如何通过从外部链接单击来打开特定ID的特定活动

Question

我在我的应用程序中添加了应用程序链接助手，以通过外部链接打开特定的活动。现在，我的DataDetailActivity中包含以下代码。

   Intent appLinkIntent = getIntent();
    String appLinkAction = appLinkIntent.getAction();
    Uri appLinkData = appLinkIntent.getData();
    if(appLinkData != null)
    {
        String dataId = appLinkData.getLastPathSegment();

        Intent resultIntent = new Intent(this, DataDetailActivity.class);
        startActivity(resultIntent);

    }

我想打开特定的DataDetailActivity。但这确实会引发错误。我必须在哪里将dataId传递给意图？
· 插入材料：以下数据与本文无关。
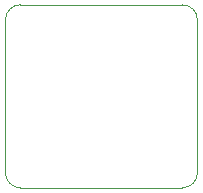
<source format=gbr>
%TF.GenerationSoftware,KiCad,Pcbnew,7.0.10-7.0.10~ubuntu22.04.1*%
%TF.CreationDate,2024-02-11T17:22:47-08:00*%
%TF.ProjectId,button_adapter,62757474-6f6e-45f6-9164-61707465722e,rev?*%
%TF.SameCoordinates,Original*%
%TF.FileFunction,Profile,NP*%
%FSLAX46Y46*%
G04 Gerber Fmt 4.6, Leading zero omitted, Abs format (unit mm)*
G04 Created by KiCad (PCBNEW 7.0.10-7.0.10~ubuntu22.04.1) date 2024-02-11 17:22:47*
%MOMM*%
%LPD*%
G01*
G04 APERTURE LIST*
%TA.AperFunction,Profile*%
%ADD10C,0.100000*%
%TD*%
G04 APERTURE END LIST*
D10*
X164338000Y-99568000D02*
G75*
G03*
X163068000Y-100838000I0J-1270000D01*
G01*
X178054000Y-115062000D02*
X164338000Y-115062000D01*
X179324000Y-100838000D02*
X179324000Y-113792000D01*
X163068000Y-113792000D02*
G75*
G03*
X164338000Y-115062000I1270000J0D01*
G01*
X179324000Y-100838000D02*
G75*
G03*
X178054000Y-99568000I-1270000J0D01*
G01*
X163068000Y-113792000D02*
X163068000Y-100838000D01*
X178054000Y-115062000D02*
G75*
G03*
X179324000Y-113792000I0J1270000D01*
G01*
X164338000Y-99568000D02*
X178054000Y-99568000D01*
M02*

</source>
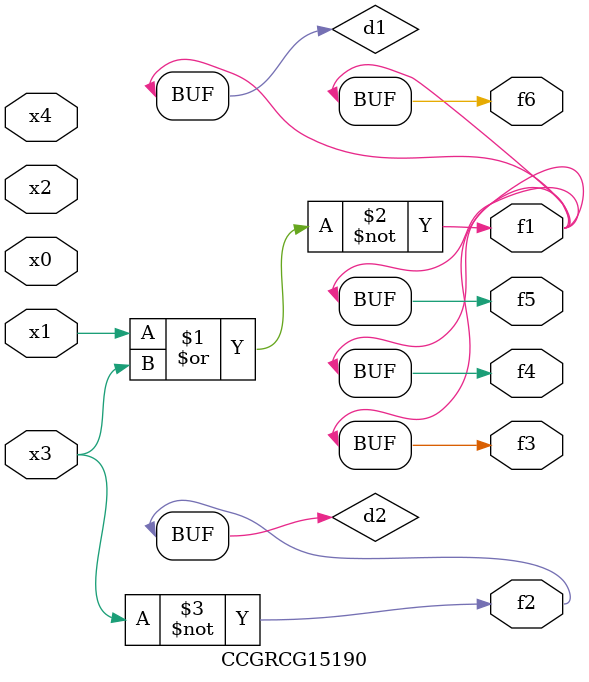
<source format=v>
module CCGRCG15190(
	input x0, x1, x2, x3, x4,
	output f1, f2, f3, f4, f5, f6
);

	wire d1, d2;

	nor (d1, x1, x3);
	not (d2, x3);
	assign f1 = d1;
	assign f2 = d2;
	assign f3 = d1;
	assign f4 = d1;
	assign f5 = d1;
	assign f6 = d1;
endmodule

</source>
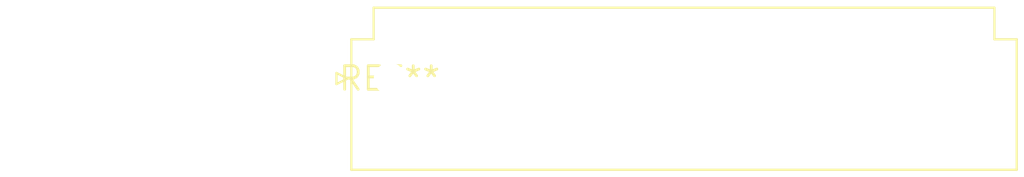
<source format=kicad_pcb>
(kicad_pcb (version 20240108) (generator pcbnew)

  (general
    (thickness 1.6)
  )

  (paper "A4")
  (layers
    (0 "F.Cu" signal)
    (31 "B.Cu" signal)
    (32 "B.Adhes" user "B.Adhesive")
    (33 "F.Adhes" user "F.Adhesive")
    (34 "B.Paste" user)
    (35 "F.Paste" user)
    (36 "B.SilkS" user "B.Silkscreen")
    (37 "F.SilkS" user "F.Silkscreen")
    (38 "B.Mask" user)
    (39 "F.Mask" user)
    (40 "Dwgs.User" user "User.Drawings")
    (41 "Cmts.User" user "User.Comments")
    (42 "Eco1.User" user "User.Eco1")
    (43 "Eco2.User" user "User.Eco2")
    (44 "Edge.Cuts" user)
    (45 "Margin" user)
    (46 "B.CrtYd" user "B.Courtyard")
    (47 "F.CrtYd" user "F.Courtyard")
    (48 "B.Fab" user)
    (49 "F.Fab" user)
    (50 "User.1" user)
    (51 "User.2" user)
    (52 "User.3" user)
    (53 "User.4" user)
    (54 "User.5" user)
    (55 "User.6" user)
    (56 "User.7" user)
    (57 "User.8" user)
    (58 "User.9" user)
  )

  (setup
    (pad_to_mask_clearance 0)
    (pcbplotparams
      (layerselection 0x00010fc_ffffffff)
      (plot_on_all_layers_selection 0x0000000_00000000)
      (disableapertmacros false)
      (usegerberextensions false)
      (usegerberattributes false)
      (usegerberadvancedattributes false)
      (creategerberjobfile false)
      (dashed_line_dash_ratio 12.000000)
      (dashed_line_gap_ratio 3.000000)
      (svgprecision 4)
      (plotframeref false)
      (viasonmask false)
      (mode 1)
      (useauxorigin false)
      (hpglpennumber 1)
      (hpglpenspeed 20)
      (hpglpendiameter 15.000000)
      (dxfpolygonmode false)
      (dxfimperialunits false)
      (dxfusepcbnewfont false)
      (psnegative false)
      (psa4output false)
      (plotreference false)
      (plotvalue false)
      (plotinvisibletext false)
      (sketchpadsonfab false)
      (subtractmaskfromsilk false)
      (outputformat 1)
      (mirror false)
      (drillshape 1)
      (scaleselection 1)
      (outputdirectory "")
    )
  )

  (net 0 "")

  (footprint "JST_VH_B9P-VH-B_1x09_P3.96mm_Vertical" (layer "F.Cu") (at 0 0))

)

</source>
注意：我们的应用程序具有“登录到FB”按钮的“默认主屏幕”。那么，我是否必须在HomeScreenActivity中写下此代码并将意图传递给DatadetailAcvity.java？如果是，那我如何告知DataDetailScreen特定数据（如果我有ID）？

任何帮助将不胜感激。

Answer 1

manifests.xml

<application
    ....
    android:label="@string/app_name"
    android:theme="@style/AppTheme">

    <activity
        android:name=".HomeScreenActivity"
        android:screenOrientation="portrait"
        android:theme="@style/AppTheme">
        <intent-filter>
            <action android:name="android.intent.action.VIEW" />
            <category android:name="android.intent.category.DEFAULT" />
            <category android:name="android.intent.category.BROWSABLE" />
            <data android:scheme="somescheme" />  <!--This line to define schema -->
        </intent-filter>
    </activity>

 ....
</application>

HomeScreenActivity

@Override
public void onCreate(Bundle savedInstanceState) {
    super.onCreate(savedInstanceState);
    setContentView(R.layout.activity_home);
    checkDeepLink();
}

private void checkDeepLink(){
    if (getIntent() != null && getIntent().getData() != null) {
        Uri data = getIntent().getData();
        String scheme = data.getScheme();
        String host = data.getHost();
        String param = data.getQuery();
        Log.d("DeepLink","Schema : " + scheme);
        Log.d("DeepLink","Host : " + host);
        Log.d("DeepLink","param : " + host);

        if (host.equals("page_details")){
            Intent intent = new Intent(this,DatadetailAcvity.class);
            intent.putExtra("detail_id",Long.valueOf(data.getQueryParameter("detail_id")));  // URL query values as string, you need to parse string to long.
            startActivity(intent);
        }else{
          // ... other logic
        }
    }
}

DeepLink

scheme://host?pama_name=value&other_param_name=value

示例：

 somescheme://page_details?detail_id=2

Facebook Step-by-Step Guide

更新

DatadetailAcvity

@Override
public void onCreate(Bundle savedInstanceState) {
    super.onCreate(savedInstanceState);
    setContentView(R.layout.activity_data_detail);
    if (getIntent() !=null) {
        long detailId = getIntent().getLongExtra("detail_id",-1);

        if (detailId != -1){
            // do your stuff and displayed page by id
        }
    }
}

Answer 2

没有错误信息，但是如果您想通过深度链接传递数据，则可以使用查询参数。 假设网址为https://www.example.com/example?param1=hello

然后

Intent intent = getIntent();
Uri data = intent.getData();
String param1 = data.getQueryParameter("param1");